__JOB ITEM__:
The required result is an exact copy of the material from the line with "non-digital game" through its final line, both ends included.

__GIVEN RECORDS__:
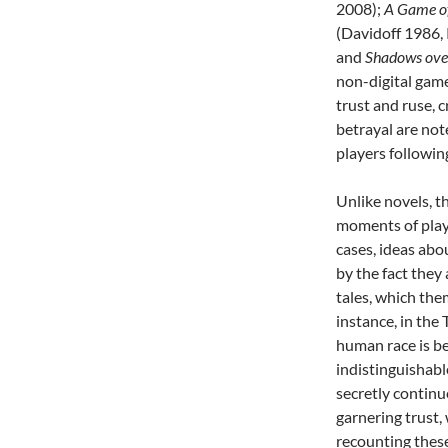
2008);
A Game o
(Davidoff 1986,
and
Shadows ove
non-digital game
trust and ruse, c
betrayal are no
players following
Unlike novels, t
moments of play 
cases, ideas abou
by the fact they 
tales, which the
instance, in the
human race is be
indistinguishabl
secretly continu
garnering trust,
recounting thes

__RESULT FOR THIS TASK__:
non-digital game
trust and ruse, c
betrayal are no
players following
Unlike novels, t
moments of play 
cases, ideas abou
by the fact they 
tales, which the
instance, in the
human race is be
indistinguishabl
secretly continu
garnering trust,
recounting thes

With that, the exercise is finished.